The biggest difference in my opinion is that spoken and written language is interpreted each time that the information is communicated. Programming languages on the other hand are interpreted or compiled into a different language, and then interpreted by a consistent set of rules. Even with computers the interpretations can change over time, or function differently with different hardware configurations. However, each version of the interpreter is technically a different language which is why software only works on specific version ranges of the interpreter. Whereas people can change their interpretation of the same sentence after each reading.
Also, written and spoken languages are not so well defined. With computers, they are precisely defined by the code/mechanism that processes it.
Another thing to consider is that binary 010101010001 is not exactly binary. It may be represented as 1's and 0's but in reality it's highs and lows (or frequency key shifting, etc...). This is where code can be misinterpreted. An example is when binary data is transferred over a wireless network. It is transferred using a wave, which is not binary. So it will read the high points as 1's and low points as 0's. I'm oversimplifying how it works to illustrate my point and you can look up digital modulation if you want to learn more.

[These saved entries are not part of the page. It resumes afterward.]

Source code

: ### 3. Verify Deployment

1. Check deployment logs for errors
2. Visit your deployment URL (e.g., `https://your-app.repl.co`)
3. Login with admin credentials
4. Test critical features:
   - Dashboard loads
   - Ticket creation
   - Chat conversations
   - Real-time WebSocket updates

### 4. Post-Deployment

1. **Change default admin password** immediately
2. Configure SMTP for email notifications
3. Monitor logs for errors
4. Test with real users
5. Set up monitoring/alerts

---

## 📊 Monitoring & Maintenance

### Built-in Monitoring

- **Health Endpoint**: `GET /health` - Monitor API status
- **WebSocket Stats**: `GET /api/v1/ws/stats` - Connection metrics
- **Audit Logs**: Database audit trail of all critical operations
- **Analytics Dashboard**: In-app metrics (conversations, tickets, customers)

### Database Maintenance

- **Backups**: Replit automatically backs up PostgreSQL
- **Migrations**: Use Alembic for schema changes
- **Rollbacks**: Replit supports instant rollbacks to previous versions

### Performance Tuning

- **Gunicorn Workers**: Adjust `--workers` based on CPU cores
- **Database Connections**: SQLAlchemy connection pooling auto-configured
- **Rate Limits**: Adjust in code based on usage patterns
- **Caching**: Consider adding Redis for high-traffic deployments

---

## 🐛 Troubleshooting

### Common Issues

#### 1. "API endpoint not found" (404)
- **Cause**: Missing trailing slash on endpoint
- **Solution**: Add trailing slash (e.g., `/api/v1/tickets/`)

If written and spoken languages were precise, then they would be less effective. People can derive understanding from parts of words, etymology, context, and so on. People use something called fuzzy-logic, which allows us to read and understand words that a computer would not understand without using fuzzy-logic (or a database of misspellings like a dictionary which may use fuzzy logic to find possible replacement words). There are a few good examples of this:
1. When you see a road sign, but you can not make out the letters, you can still read the sign. You can approximate the width and shape of each of the letters, and the length of each of the words to come up with a small range of possibilities. Then using other information such as memory, you can narrow it down to a single result.
2. You can read sentences fluently even when most of the words are jumbled. This is called Typoglycemia and you've probably seen similar examples before.
"I cdn'uolt blveiee taht I cluod aulaclty uesdnatnrd waht I was rdanieg: the phaonmneel pweor of the hmuan mnid. Aoccdrnig to a rseearch taem at Cmabrigde Uinervtisy, it deosn't mttaer in waht oredr the ltteers in a wrod are, the olny iprmoatnt tihng is taht the frist and lsat ltteer be in the rghit pclae. The rset can be a taotl mses and you can sitll raed it wouthit a porbelm. Tihs is bcuseae the huamn mnid deos not raed ervey lteter by istlef, but the wrod as a wlohe. Scuh a cdonition is arppoiatrely cllaed Typoglycemia .
"Amzanig huh? Yaeh and you awlyas thguoht slpeling was ipmorantt."
Imagine a computer trying to read and understand that!
my foray into programming was with an AP course taught in C++, followed by systems level programming in C! glad i stuck it out, though.